# a/c vac line help



## newbie81 (Feb 20, 2011)

I just reciently bought this car and i'm trying to work through the bugs. Next A/C. when i turn on the key the low freon light comes on dash so I know that works. when I turn on a/c the compessor engages and turns proper. I have verrified proper operation of the heater core valve on the firewall. I have replaced all recommended vac lines for hvac system in engine bay. I found the view glass for freon and looks good, very few bubbles. the small freon line going into firewall gets ice cold and the large line coming out is luke warm. I pulled the lower dash and glove box and check all vac lines I could find. the rubber looks and feels new. I found a black round devise with a few vac lines hooked to it behind glove box and the lines run to climate control area. 1 line T's and goes out of sight. other line ( left one on the round black part) makes it half way to center of dash and is open, could not find what it hooks to, but there is no vacuum pulled by the hose no matter what setting I put the hvac system on. The round black part has 2 gold colored parts with 2 small balck wires each.
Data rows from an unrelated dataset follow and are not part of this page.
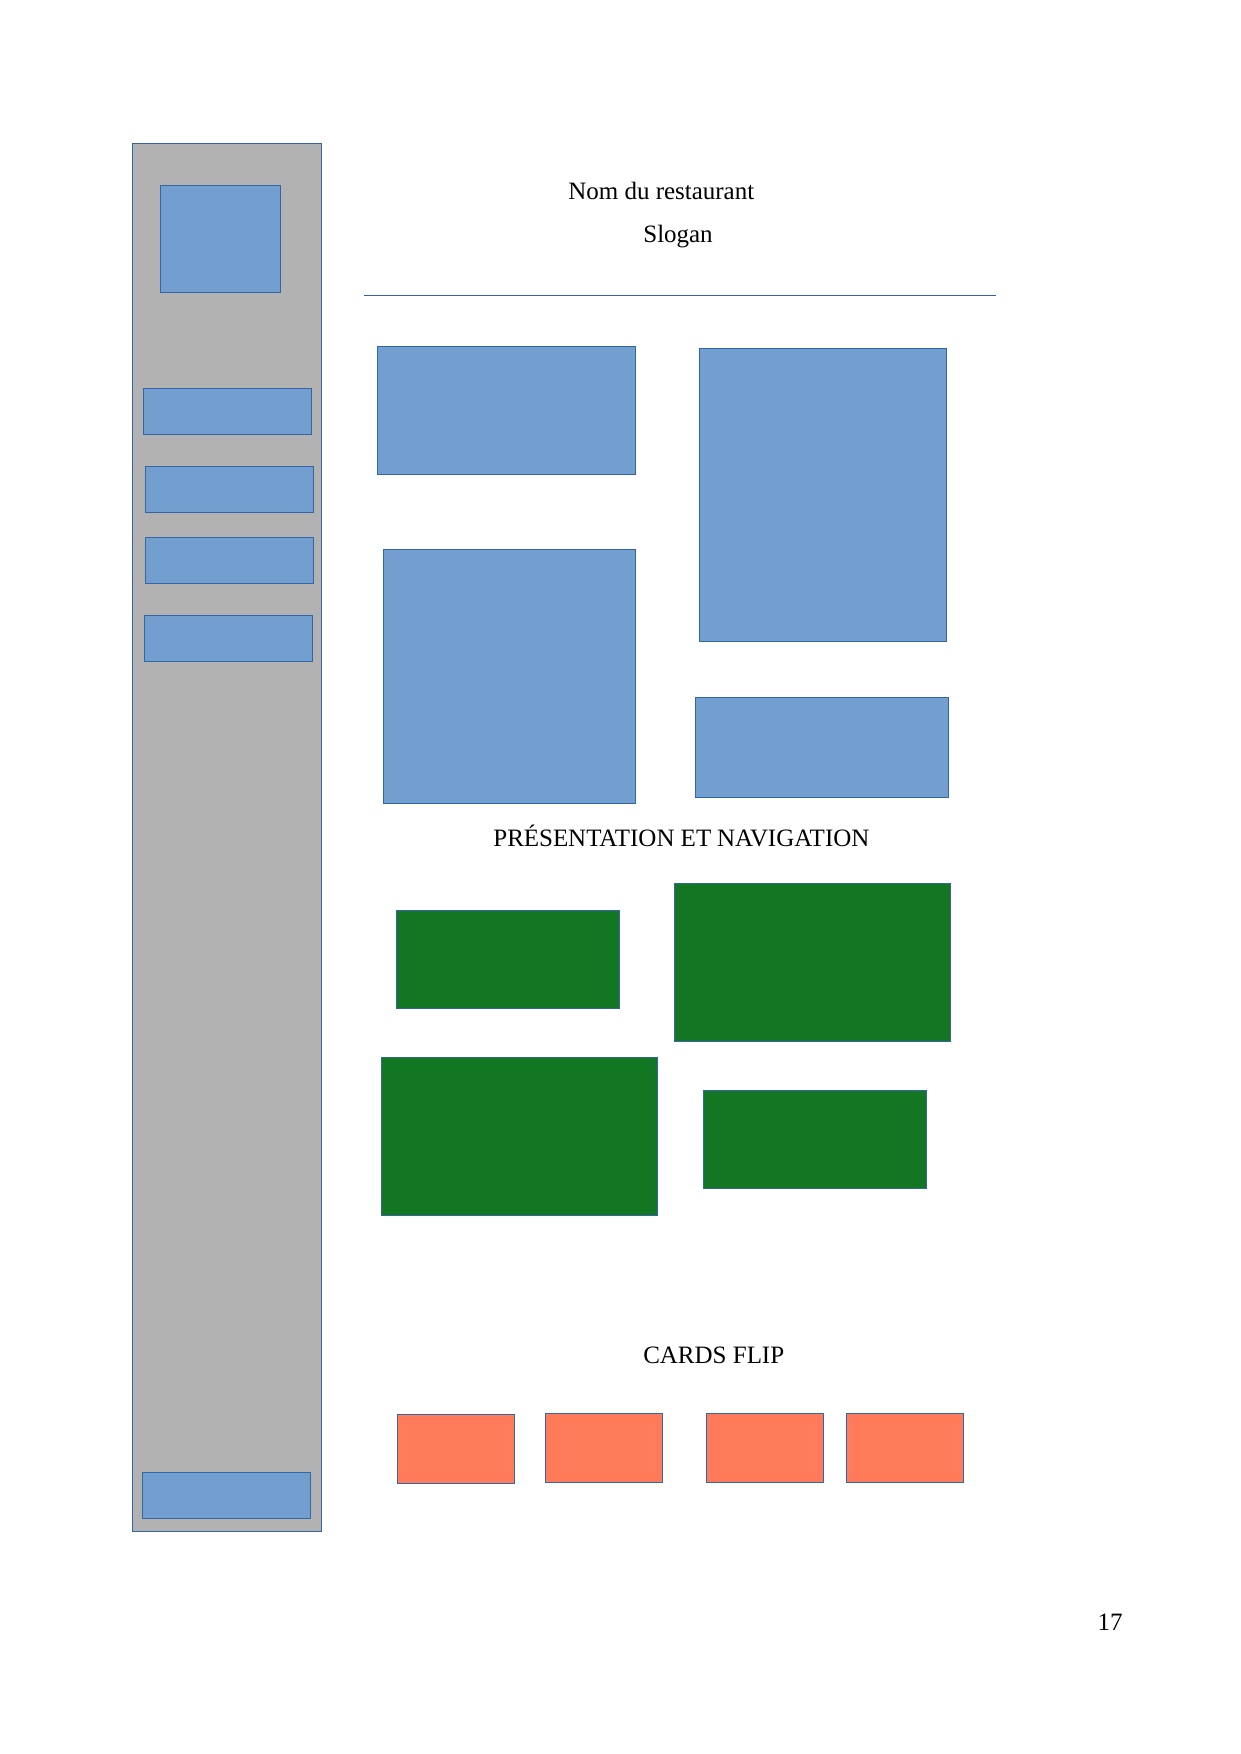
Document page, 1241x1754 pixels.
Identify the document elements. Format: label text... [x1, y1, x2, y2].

text PRÉSENTATION ET NAVIGATION [322, 823, 1122, 851]
text Nom du restaurant Slogan [322, 176, 1122, 248]
text [118, 1340, 132, 1369]
text [118, 176, 132, 248]
text CARDS FLIP [322, 1340, 1122, 1369]
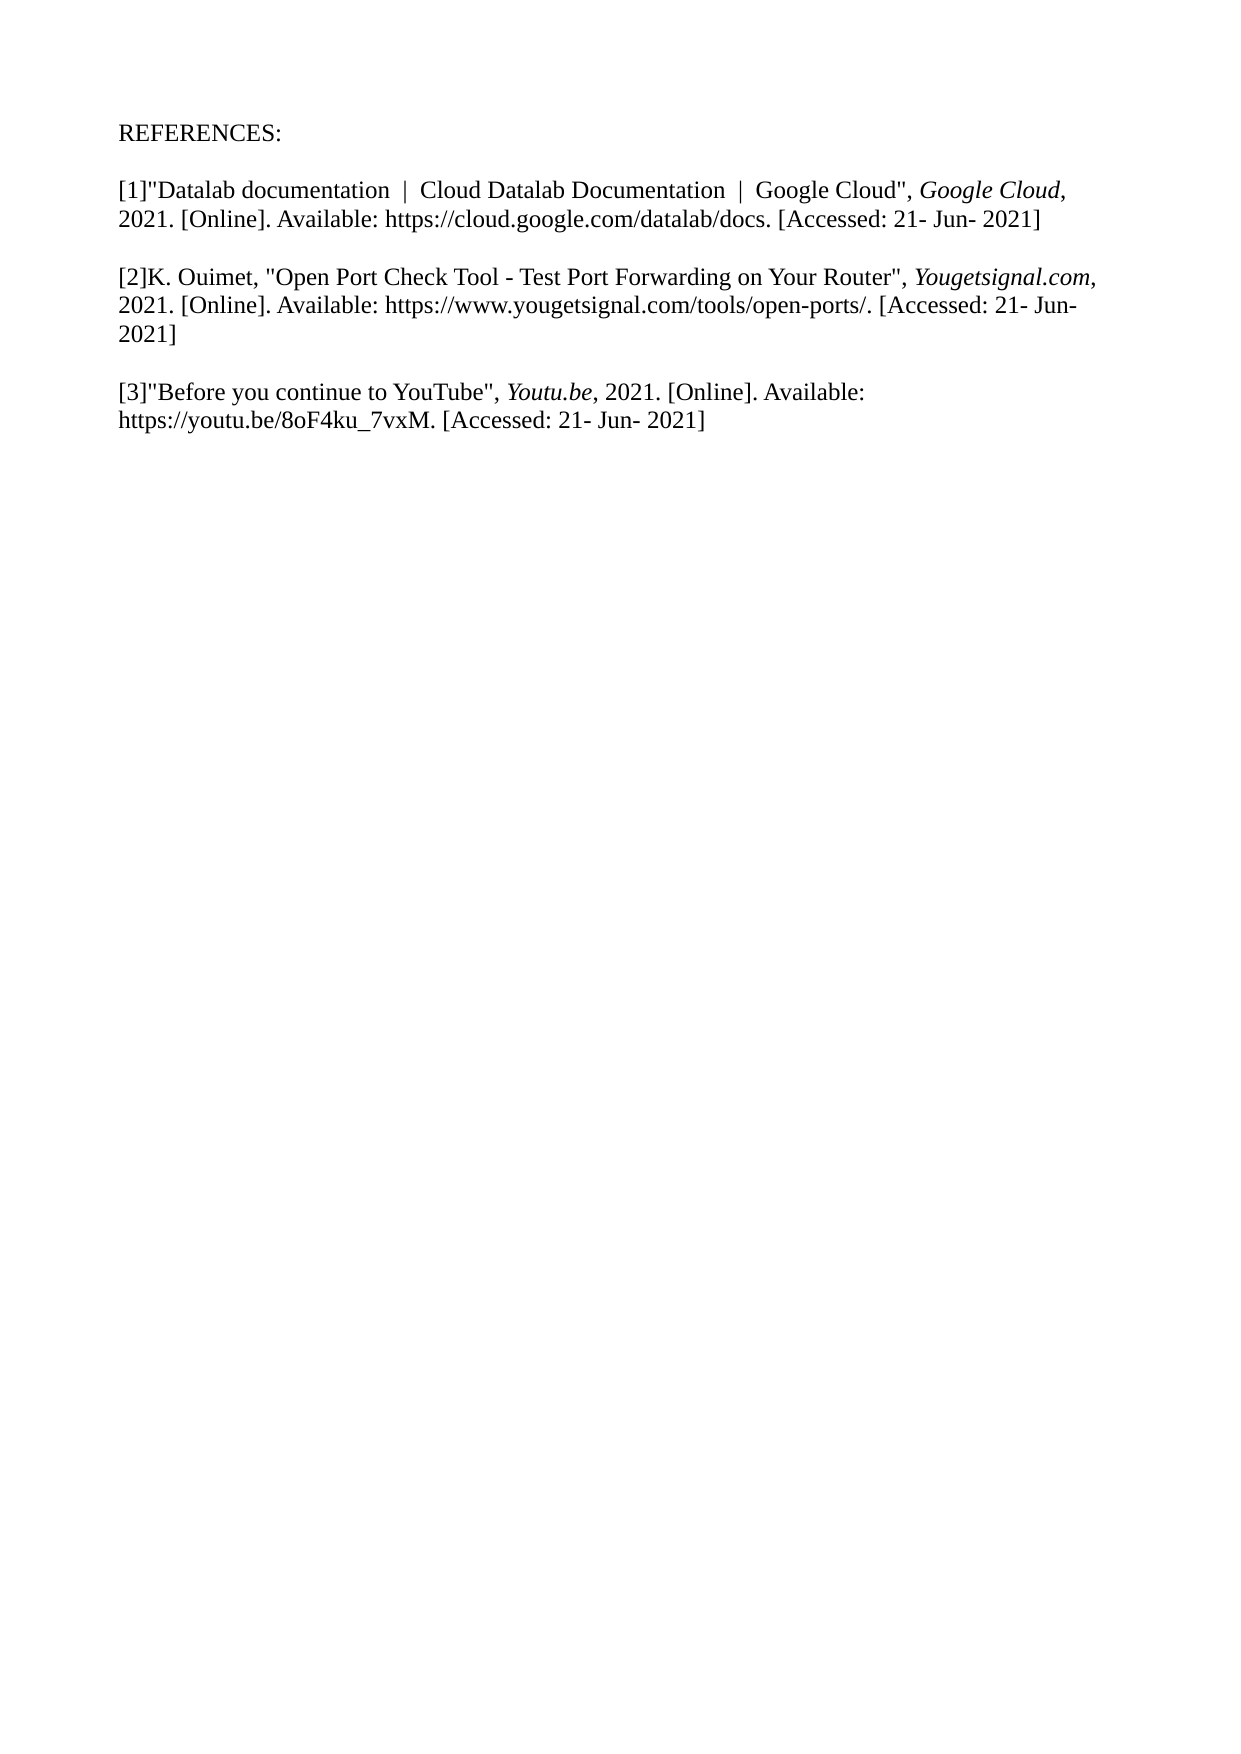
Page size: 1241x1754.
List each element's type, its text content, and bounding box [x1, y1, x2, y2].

text [1]"Datalab documentation | Cloud Datalab Documentation | Google Cloud", Google Cloud, 2021. [Online]. Available: https://cloud.google.com/datalab/docs. [Accessed: 21- Jun- 2021] [118, 176, 1122, 233]
text [3]"Before you continue to YouTube", Youtu.be, 2021. [Online]. Available: https://youtu.be/8oF4ku_7vxM. [Accessed: 21- Jun- 2021] [118, 377, 1122, 434]
text [2]K. Ouimet, "Open Port Check Tool - Test Port Forwarding on Your Router", Yougetsignal.com, 2021. [Online]. Available: https://www.yougetsignal.com/tools/open-ports/. [Accessed: 21- Jun- 2021] [118, 262, 1122, 348]
text REFERENCES: [118, 118, 1122, 147]
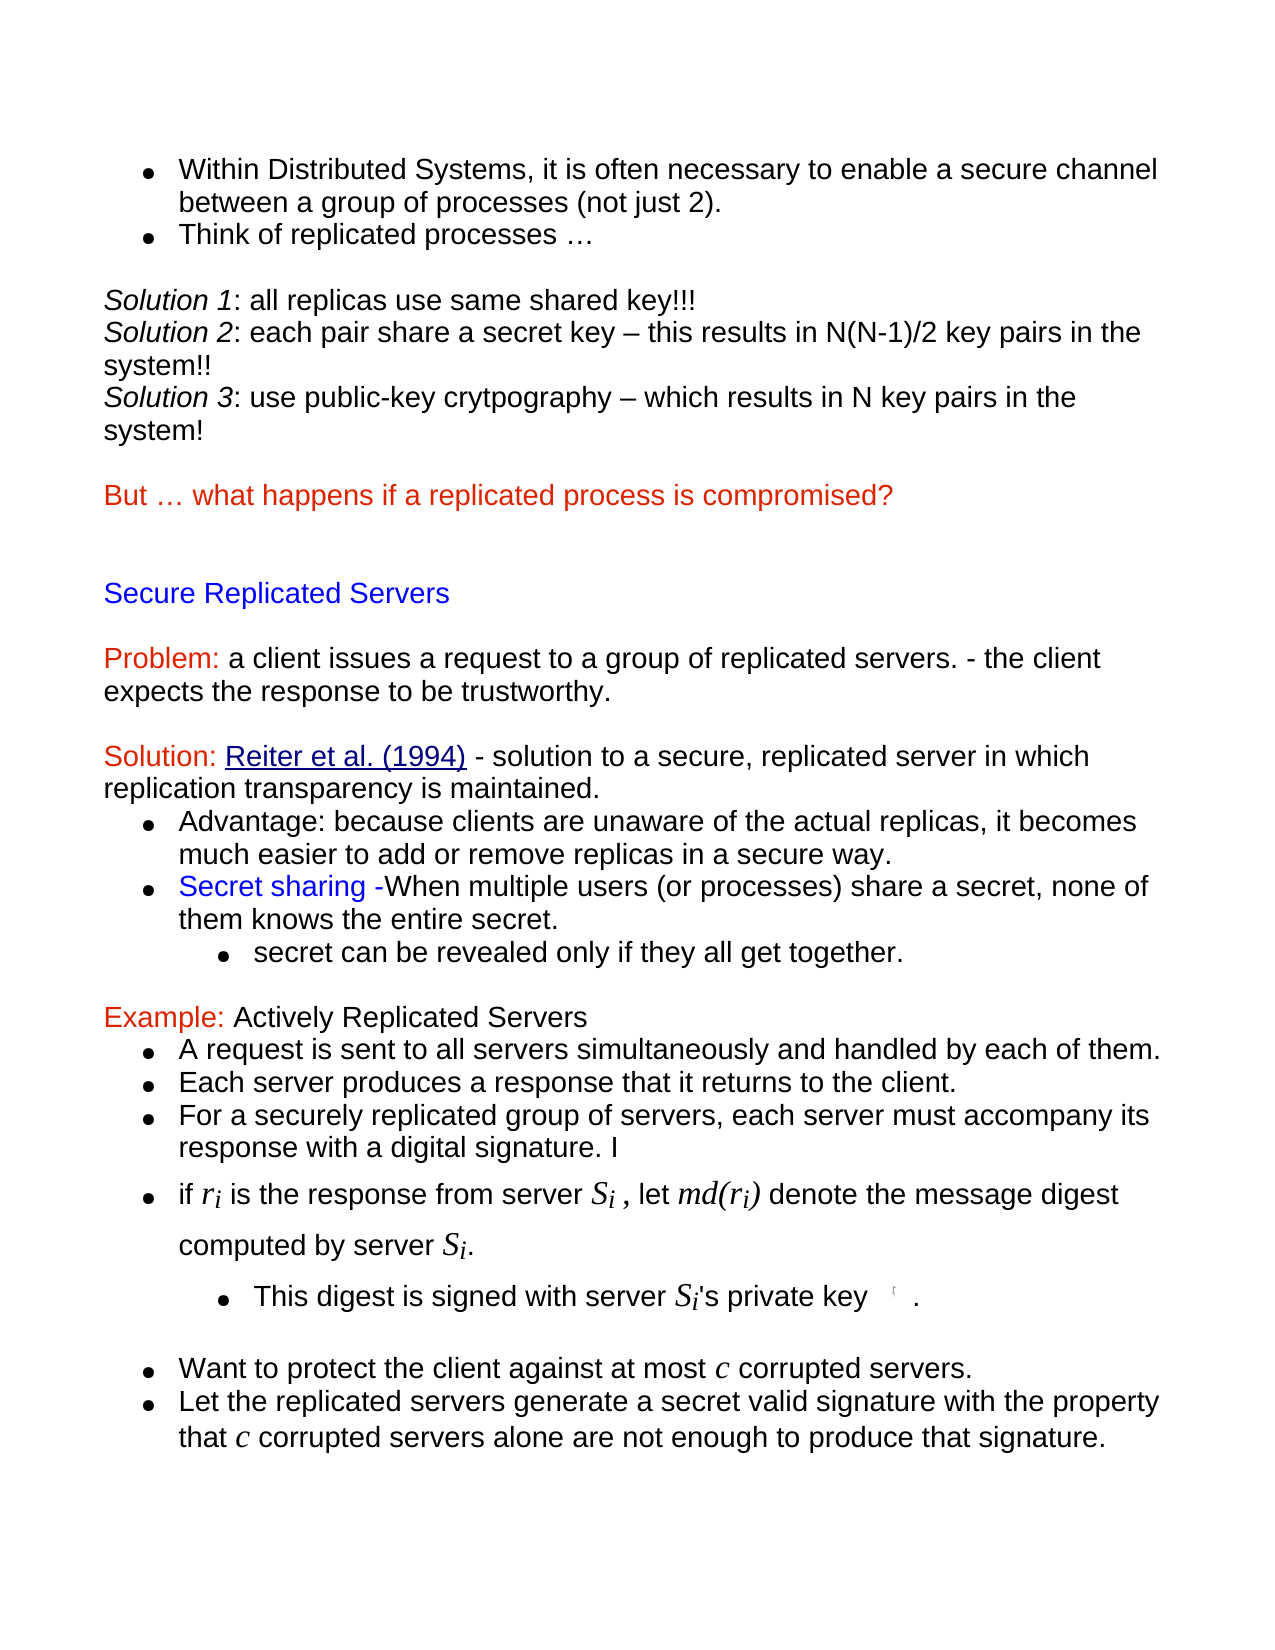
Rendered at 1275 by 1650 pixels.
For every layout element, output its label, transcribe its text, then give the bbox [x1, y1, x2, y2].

list Want to protect the client against at most c corrupted servers. [141, 1348, 1172, 1385]
picture [892, 1285, 896, 1297]
list Within Distributed Systems, it is often necessary to enable a secure channel between a group of processes (not just 2). [141, 153, 1172, 218]
list For a securely replicated group of servers, each server must accompany its response with a digital signature. I [141, 1098, 1172, 1164]
text Solution 1: all replicas use same shared key!!! [103, 283, 1172, 316]
text Solution: Reiter et al. (1994) - solution to a secure, replicated server in which replication transparency is maintained. [103, 740, 1172, 805]
list A request is sent to all servers simultaneously and handled by each of them. [141, 1033, 1172, 1066]
text Secure Replicated Servers [103, 577, 1172, 609]
list if ri is the response from server Si , let md(ri) denote the message digest computed by server Si. [141, 1164, 1172, 1265]
text Problem: a client issues a request to a group of replicated servers. - the client expects the response to be trustworthy. [103, 642, 1172, 707]
list Let the replicated servers generate a secret valid signature with the property that c corrupted servers alone are not enough to produce that signature. [141, 1385, 1172, 1455]
text Solution 2: each pair share a secret key – this results in N(N-1)/2 key pairs in the system!! [103, 316, 1172, 381]
list secret can be revealed only if they all get together. [216, 936, 1172, 968]
list Advantage: because clients are unaware of the actual replicas, it becomes much easier to add or remove replicas in a secure way. [141, 805, 1172, 870]
list This digest is signed with server Si's private key . [216, 1265, 1172, 1316]
text Solution 3: use public-key crytpography – which results in N key pairs in the system! [103, 381, 1172, 446]
list Each server produces a response that it returns to the client. [141, 1066, 1172, 1098]
list Secret sharing -When multiple users (or processes) share a secret, none of them knows the entire secret. [141, 870, 1172, 936]
list Think of replicated processes … [141, 218, 1172, 251]
text But … what happens if a replicated process is compromised? [103, 479, 1172, 512]
text Example: Actively Replicated Servers [103, 1001, 1172, 1033]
Does anyone know where this line goes and what else to check to get my a/c running. sorry for being long winded


----------



## newbie81 (Feb 20, 2011)

well, fixed it. put a gauge on the system and freon was low. added freon up to 35psi on low side and it is ice cold. now I get water on the floor of my passenger side. just need to find my condensate drain and blow it out now. :fluffy:


----------